Parlez-moi un peu du lien entre trauma et circoncision, et comment cela affecte une personne qui subit ce type de trauma à un âge précoce.

Le trauma précoce est le plus grave et le plus dommageable parce que l’enfant n’a aucun mécanisme de défense, aucune issue et aucune expérience de la vie. Il est juste blessé et choqué, et il rentre en état de choc. C’est le début de tout. Les gens ne réalisent pas que les dix premiers jours de la vie, les deux, trois ou quatre premières semaines, sont les plus critiques pour la vie entière.

[Les nouveau-nés] ont besoin d’avoir un contact visuel, un lien émotionnel, un contact corporel, d’être réconfortés et d’être aimés. Lorsque cela vient à manquer, quelle qu’en soit la raison (la mère est incapable de pourvoir aux besoin de l’enfant, le contexte hospitalier, ou s’il y a des difficultés dans la relation parentale), l’enfant n’a alors pas d’autre choix que de se protéger en se coupant de tout contact, en se mettant en retrait, et c’est le début de tout.

Données fournies =

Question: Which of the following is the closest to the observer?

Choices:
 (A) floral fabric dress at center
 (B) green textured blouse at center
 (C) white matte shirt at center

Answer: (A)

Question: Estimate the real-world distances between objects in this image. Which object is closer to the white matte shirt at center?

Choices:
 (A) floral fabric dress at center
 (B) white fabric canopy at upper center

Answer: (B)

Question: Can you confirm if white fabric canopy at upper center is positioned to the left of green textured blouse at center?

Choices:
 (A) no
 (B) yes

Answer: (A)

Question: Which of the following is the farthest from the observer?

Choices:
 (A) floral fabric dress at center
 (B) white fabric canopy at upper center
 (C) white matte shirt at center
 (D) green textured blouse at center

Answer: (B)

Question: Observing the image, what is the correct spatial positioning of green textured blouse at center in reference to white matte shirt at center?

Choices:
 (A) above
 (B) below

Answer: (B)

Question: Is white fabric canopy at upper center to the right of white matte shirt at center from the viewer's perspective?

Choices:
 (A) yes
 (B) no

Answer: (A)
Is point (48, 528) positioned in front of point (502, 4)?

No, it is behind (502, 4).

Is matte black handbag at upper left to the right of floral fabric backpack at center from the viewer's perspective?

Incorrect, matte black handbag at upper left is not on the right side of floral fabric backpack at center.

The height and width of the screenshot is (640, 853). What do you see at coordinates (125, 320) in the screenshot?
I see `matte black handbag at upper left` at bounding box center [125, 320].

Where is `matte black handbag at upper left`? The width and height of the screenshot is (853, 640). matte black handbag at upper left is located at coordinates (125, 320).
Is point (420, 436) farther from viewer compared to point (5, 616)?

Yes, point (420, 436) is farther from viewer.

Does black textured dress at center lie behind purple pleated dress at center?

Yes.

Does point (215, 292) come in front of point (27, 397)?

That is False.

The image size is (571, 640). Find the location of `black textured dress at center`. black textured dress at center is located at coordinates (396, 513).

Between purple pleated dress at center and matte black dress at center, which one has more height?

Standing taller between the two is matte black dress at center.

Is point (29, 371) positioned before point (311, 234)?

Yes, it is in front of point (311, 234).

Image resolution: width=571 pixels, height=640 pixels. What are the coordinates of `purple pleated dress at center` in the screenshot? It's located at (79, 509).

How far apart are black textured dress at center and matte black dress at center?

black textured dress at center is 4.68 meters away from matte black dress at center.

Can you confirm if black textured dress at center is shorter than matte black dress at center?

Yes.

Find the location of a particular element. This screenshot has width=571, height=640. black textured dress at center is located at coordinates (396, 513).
--
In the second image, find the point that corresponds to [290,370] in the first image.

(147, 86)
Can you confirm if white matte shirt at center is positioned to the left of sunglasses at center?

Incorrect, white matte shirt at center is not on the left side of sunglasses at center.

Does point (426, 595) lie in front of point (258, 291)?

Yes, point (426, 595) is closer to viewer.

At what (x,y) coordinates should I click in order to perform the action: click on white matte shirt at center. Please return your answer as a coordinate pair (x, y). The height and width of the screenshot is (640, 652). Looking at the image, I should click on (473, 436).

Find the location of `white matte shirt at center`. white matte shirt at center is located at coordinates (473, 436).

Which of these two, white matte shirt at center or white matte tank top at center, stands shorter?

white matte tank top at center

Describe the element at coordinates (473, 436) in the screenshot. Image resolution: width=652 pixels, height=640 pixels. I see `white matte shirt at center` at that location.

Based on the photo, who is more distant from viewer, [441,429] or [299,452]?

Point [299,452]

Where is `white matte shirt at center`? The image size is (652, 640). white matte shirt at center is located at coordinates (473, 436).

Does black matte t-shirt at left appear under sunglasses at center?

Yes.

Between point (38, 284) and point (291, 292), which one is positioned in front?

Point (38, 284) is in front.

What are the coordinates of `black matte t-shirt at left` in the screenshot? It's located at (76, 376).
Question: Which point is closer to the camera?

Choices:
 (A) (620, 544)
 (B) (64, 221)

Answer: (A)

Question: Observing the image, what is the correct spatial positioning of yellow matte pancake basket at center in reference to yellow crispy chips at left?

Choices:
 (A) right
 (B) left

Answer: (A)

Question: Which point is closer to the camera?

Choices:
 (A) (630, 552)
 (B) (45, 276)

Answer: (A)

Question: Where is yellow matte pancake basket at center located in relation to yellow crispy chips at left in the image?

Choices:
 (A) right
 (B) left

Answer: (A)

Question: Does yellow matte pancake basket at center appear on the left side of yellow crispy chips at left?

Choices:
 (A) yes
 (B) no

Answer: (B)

Complétez ce qui suit =
1) Extrayez du texte sur le trauma précoce le passage qui s'ouvre sur les mots contenant « Parlez-moi un peu » et se referme sur « la vie entière. ».
2) Pouvez-vous poursuivre le texte sur le trauma précoce à partir de l'endroit où il s'arrête ?

Résultats par consigne =
1)
Parlez-moi un peu du lien entre trauma et circoncision, et comment cela affecte une personne qui subit ce type de trauma à un âge précoce.

Le trauma précoce est le plus grave et le plus dommageable parce que l’enfant n’a aucun mécanisme de défense, aucune issue et aucune expérience de la vie. Il est juste blessé et choqué, et il rentre en état de choc. C’est le début de tout. Les gens ne réalisent pas que les dix premiers jours de la vie, les deux, trois ou quatre premières semaines, sont les plus critiques pour la vie entière.

2)
Les premiers jours de vie après la naissance sont les plus importants et les parents devraient savoir que c’est le moment de faire appel à des nounous et d’apporter de l’aide dans la maison pour le ménage et la cuisine. Pas de mettre de l’argent de côté pour les études supérieures. Si cet enfant est bien traité dès le départ, il obtiendra une bourse et vous n’aurez pas à vous soucier de son avenir.

Tout cela se joue dès le départ, mais on l’ignore parce qu’on n’a aucun souvenir de ce qu’on a vécu étant tout petit. Et comme on n’a aucun souvenir, on pense toujours : « Si je ne m’en souviens pas, ça ne peut pas avoir de conséquence. » Ce qui est manifestement faux, comme le prouvent les rêves, l’hypnose, qui font remonter des choses complètement inaccessibles à notre conscience dans notre vie éveillée.

Donc tout cela se passe en nous, est gardé à l’intérieur et n’est jamais oublié. William Faulkner a dit : « Le passé n’est pas oublié, il n’est même pas passé. »

En tant qu’intactivistes, nous rencontrons des gens, y compris des docteurs, qui nient que tout ceci ait une quelconque importance. Ils disent “un bébé ne ressent pas la douleur”, “ce n’est pas grave”, “c’est avant que leur système nerveux soit développé.” Comment réagissez-vous à ce genre de commentaires de la part de vos pairs ?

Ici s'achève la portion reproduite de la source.